Но сегодня все же вырубается быстрее. Уже через восемь минут слышу его сопение. Поворачиваясь, вижу, как Миша прижимает его к груди и поднимается, чтобы отнести в детскую. Выключаю телевизор и иду следом. Игнорируя присутствие Тихомирова, наклоняюсь, подтыкаю одеяло повыше и целую в лобик. Выпрямляясь, сразу же иду в свою спальню.
Внутри, конечно же, потряхивает. Да и снаружи — заметно.
Прикрывая дверь, разбираю постель. Выпрямляюсь и напряженно замираю, когда входит Миша. Не удивляюсь, нет. Просто не знаю, чего именно от него ожидать. Пытаюсь по взгляду понять. И… Скажем так, если бы мы являлись настоящими соперниками и стояли на ринге, я бы уже перемахивала через канаты и бежала. Валит медленно, но неотвратимо.
Я успеваю пылкие речовки манифеста своей независимости приготовить. Но упрямо жду, чтобы Тихомиров начал этот сложный разговор.
— Не надо мне назло делать глупости, — высекает серьезно и без лишних эмоций.
Это совсем не то, на что я рассчитывала.
— Что ты имеешь в виду, Миша? — стараюсь звучать так же спокойно, как и он.
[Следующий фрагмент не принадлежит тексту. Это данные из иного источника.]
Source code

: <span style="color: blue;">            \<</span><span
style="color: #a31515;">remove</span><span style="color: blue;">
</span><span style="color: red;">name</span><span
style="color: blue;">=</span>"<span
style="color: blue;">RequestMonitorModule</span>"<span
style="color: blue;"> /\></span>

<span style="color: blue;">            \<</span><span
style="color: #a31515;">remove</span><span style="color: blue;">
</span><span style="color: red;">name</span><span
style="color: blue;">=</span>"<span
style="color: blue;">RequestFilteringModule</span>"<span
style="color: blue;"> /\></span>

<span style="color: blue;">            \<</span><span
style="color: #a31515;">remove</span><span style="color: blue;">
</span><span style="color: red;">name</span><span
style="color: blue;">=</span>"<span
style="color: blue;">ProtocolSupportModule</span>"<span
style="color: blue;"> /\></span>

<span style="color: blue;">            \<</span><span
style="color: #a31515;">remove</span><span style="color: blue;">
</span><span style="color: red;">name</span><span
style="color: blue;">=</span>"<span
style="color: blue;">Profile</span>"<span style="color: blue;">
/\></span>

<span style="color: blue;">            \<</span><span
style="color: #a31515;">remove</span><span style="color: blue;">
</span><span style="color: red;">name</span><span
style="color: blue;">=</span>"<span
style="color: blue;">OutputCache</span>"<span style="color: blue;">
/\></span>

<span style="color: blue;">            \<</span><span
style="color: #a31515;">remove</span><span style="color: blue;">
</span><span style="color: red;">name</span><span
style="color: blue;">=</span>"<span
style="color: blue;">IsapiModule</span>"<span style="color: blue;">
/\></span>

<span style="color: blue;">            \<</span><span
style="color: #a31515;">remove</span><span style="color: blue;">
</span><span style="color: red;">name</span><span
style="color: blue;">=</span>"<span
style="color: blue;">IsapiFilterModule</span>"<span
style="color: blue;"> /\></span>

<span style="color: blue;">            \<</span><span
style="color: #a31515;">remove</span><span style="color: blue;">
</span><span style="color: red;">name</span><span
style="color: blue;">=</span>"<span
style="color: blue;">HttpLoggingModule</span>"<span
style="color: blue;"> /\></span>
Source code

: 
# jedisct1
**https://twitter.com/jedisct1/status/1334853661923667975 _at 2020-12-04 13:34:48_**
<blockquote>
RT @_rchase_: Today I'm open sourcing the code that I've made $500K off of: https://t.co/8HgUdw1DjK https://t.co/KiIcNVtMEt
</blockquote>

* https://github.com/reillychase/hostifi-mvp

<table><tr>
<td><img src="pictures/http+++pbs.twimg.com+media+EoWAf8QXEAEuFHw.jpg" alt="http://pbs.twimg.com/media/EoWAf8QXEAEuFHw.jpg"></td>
Руки на груди скрещиваю. Пытаюсь защититься. Но по правде, Тихомиров не предпринимает никаких усилий, чтобы приблизиться. Сохраняет адекватную дистанцию, как и положено в мире взрослых и сильных людей.
— Только то, что сказал, Полина, — отвечает тем же выверенно ровным тоном. — Если ты нашла этого пацана, добиваясь от меня какой-либо реакции, остановись.
Иными словами: ему плевать?
— А ты не допускаешь мысли, что этот пацан мне просто нравится? — мой голос срывается. Выдает больше эмоций, чем я планировала. Но… В целом мне терять нечего. — Ты думаешь, я такая идиотка, чтобы спать с ним, лишь бы сделать тебе больно?
Да, осмеливаюсь перефразировать его слова. Выставить на кон свои собственные домыслы. Именно то, что чувствую.
— А ты с ним спала?
Хоть вопрос и неприемлемо наглый, интонации не меняются. Однако меня в определенном смысле радует то, что слово «боль» Тихомиров не отрицает. В то, что неосознанно пропустил, не верю.
В груди вспыхивает какая-то надежда. Вместе с ней появляется жгучее и ноющее тепло.
— Нет, Миша, — говорю твердо. Давлю на каждый звук. И с неоправданной мстительностью добавляю: — Пока еще нет.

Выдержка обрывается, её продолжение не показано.